When its not freezing up, I reckon its pretty good for gaming. I only really play UT2004 though. But I did try some other games as demo's, like Prey, and that ran just great too.
 
I'll fly X-plane at my 20" iMac when I get it, and I hope it will be fine.. Right now I'm using a laptop with 128mb VRAM, and it doesn't always turn out well with the gfx.

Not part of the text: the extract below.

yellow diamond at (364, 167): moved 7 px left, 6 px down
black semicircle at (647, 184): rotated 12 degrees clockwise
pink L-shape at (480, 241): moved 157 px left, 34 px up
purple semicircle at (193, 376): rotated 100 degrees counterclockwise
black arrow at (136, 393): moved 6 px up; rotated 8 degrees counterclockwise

Mostly it looks like this. As you can see, X-plane decreases the visibility to prevent low frame rate..
 
Oblivion maxed out on a mac at 1920x1200...
Big lol at you :D

My bad so lol'ing at me is justified... :eek:

When I say maxed (which I should know by now from reading these forums is a broad generalisation which deserves such a response) I didn't mean AA and all that turned right up. Discussions have already indicated that AA stomps on the performance with this GPU. I meant to indicate that all graphics options sliders (ie shadows reflections etc etc , hdr/bloom all on) were all turned to highest settings, which used to kill the games performance on my PC. So yes, no AA but with all the trimmings turned right up at 1920 x 1200 res, the game is gorgeous and when outdoors running around I can see no obvious framerate issues, all is smooth as silk. I'll shut up now... :eek:
 
At the op: Native resolutions on an iMac depend on the games you'll run. The HD2600Pro (underclocked XT) is pretty lame even if it had original clocks and ddr4 at 2200Mhz to play at 1680x1050 the latest games in bootcamp. OGL mac games will run pretty good, but DX9 or 10 FPS in bootcamp will kill you. Unless you play 2/3 year old games or the newest titles at 1024. Forget Crysis though.

I'd say that was a pretty inaccurate summary personally.

Have a look at a 2600 review from the other week: http://www.tomshardware.co.uk/the-radeon-2600xt-remixed,review-29624-11.html

It's pretty much on a par with the GeForce 8600GT.